En ce moment, environ 80% des producteurs biologiques, dont une proportion significative de ceux-ci sont des femmes, travaillent dans les pays en développement, alors que 97% du chiffre d’affaire des banques est généré dans les pays industrialisés selon le Programme des Nations Unies pour l’environnement.
Pour tenter de résoudre cette dynamique, les participants à la Conférence de Lusaka « ont demandé que l’Union européenne et les autres acteurs des partenaires commerciaux mondiaux prennent toutes les mesures nécessaires pour faciliter la participation des producteurs africains sur les marchés mondiaux biologiques ».
Une double solution
Les méthodes de l’agriculture biologique comme la diversification des plantations qui engendre l’augmentation de la fertilité du sol et empêche son érosion, seraient bien adaptées dans les aires qui sont en proie à une faible fertilité et à la dégradation des sols.
Dans l’ouest du Kenya, par exemple, l’utilisation de l’agriculture biologique a augmenté la récolte de certains haricots de 158% en comparaison avec l’utilisation de l’agriculture conventionnelle.
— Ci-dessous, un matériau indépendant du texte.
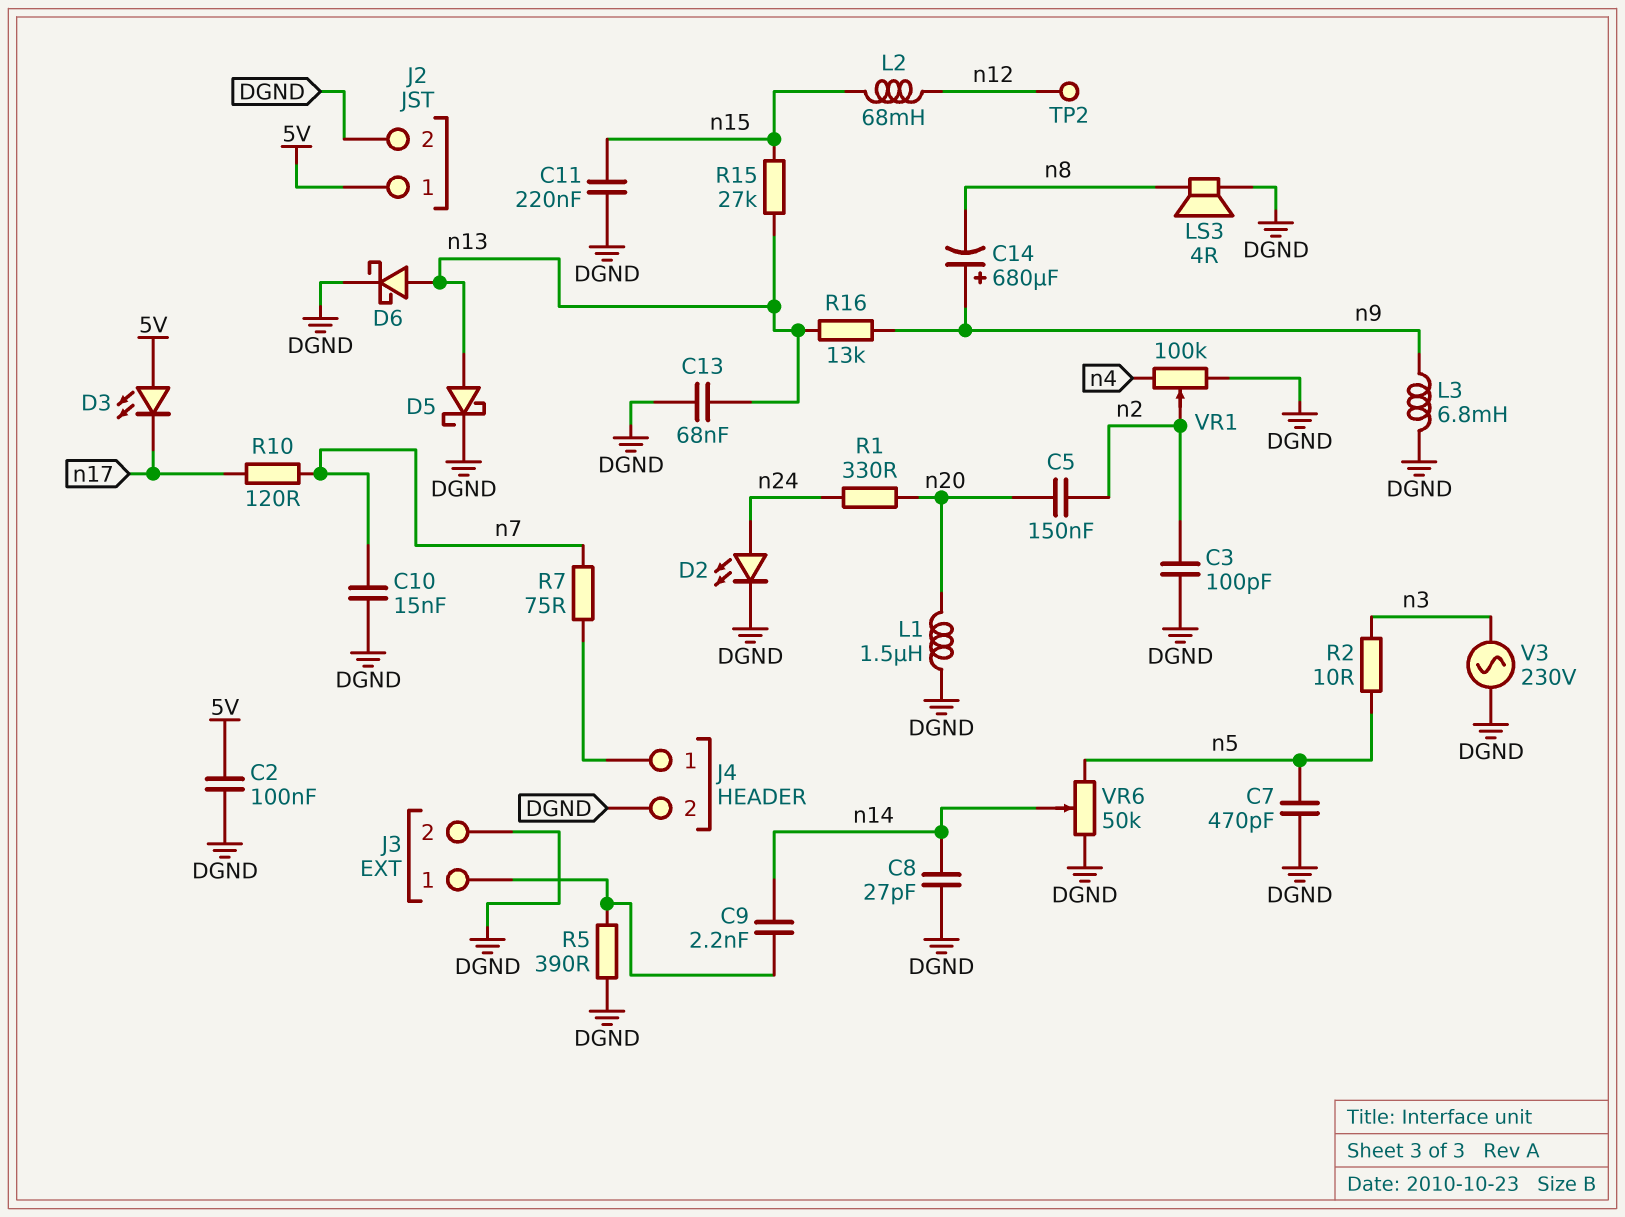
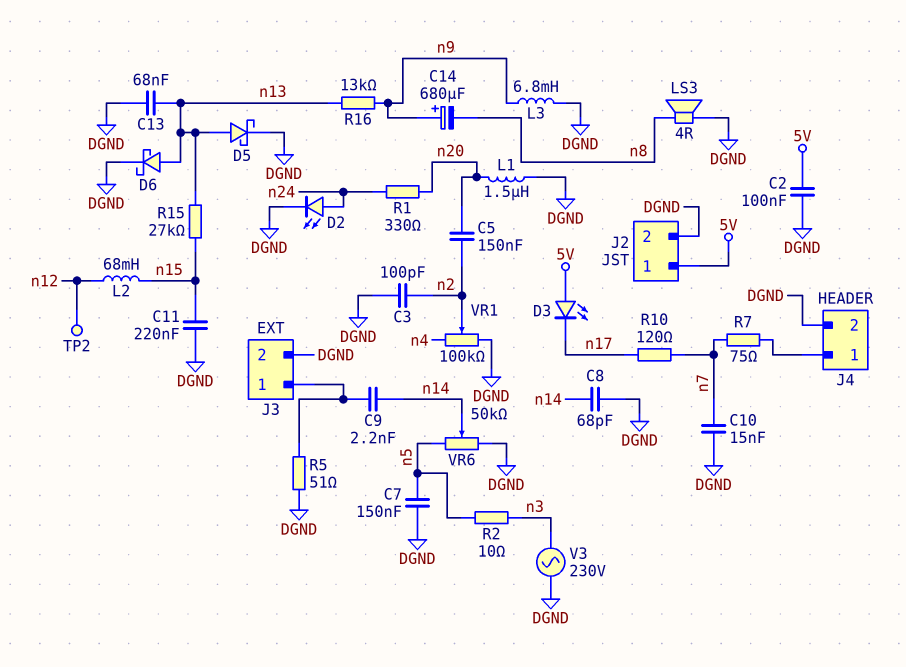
C7: 470pF (DGND, n5) -> 150nF (DGND, n5)
C8: 27pF (DGND, n14) -> 68pF (DGND, n14)
R5: 390 (DGND, J3/1) -> 51 (DGND, J3/1)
Ceci est aussi valable en Amérique du Nord et en Europe, des régions qui sont aussi en proie avec des problèmes de raréfaction de l’eau et d’érosion des sols. Aux États-Unis, les dommages causés par la dégradation des sols sur les fermes, les cours d’eau, les infrastructures et la santé ont été évalués par le gouvernement à plus de 50 billions de dollars par année.
L’étape suivante : recherche et accès aux marchés
Un effort concerté devrait être mis en place pour assurer des pratiques agricoles moins dommageable sur la santé et l’environnement, en Afrique comme ailleurs. L’agriculture biologique représente des emplois dans les milieux ruraux et offre une vaste gamme de bénéfices économiques, sociaux, environnementaux et concernant la santé pour les consommateurs comme les producteurs.
Afin de permettre cette intégration de l’agriculture biologique dans les marchés mondiaux, plusieurs actions devront être posées, notamment en ce qui concerne l’accessibilité aux marché et plus de fonds devraient être investis dans le domaine de la recherche et de la formation pour les agriculteurs.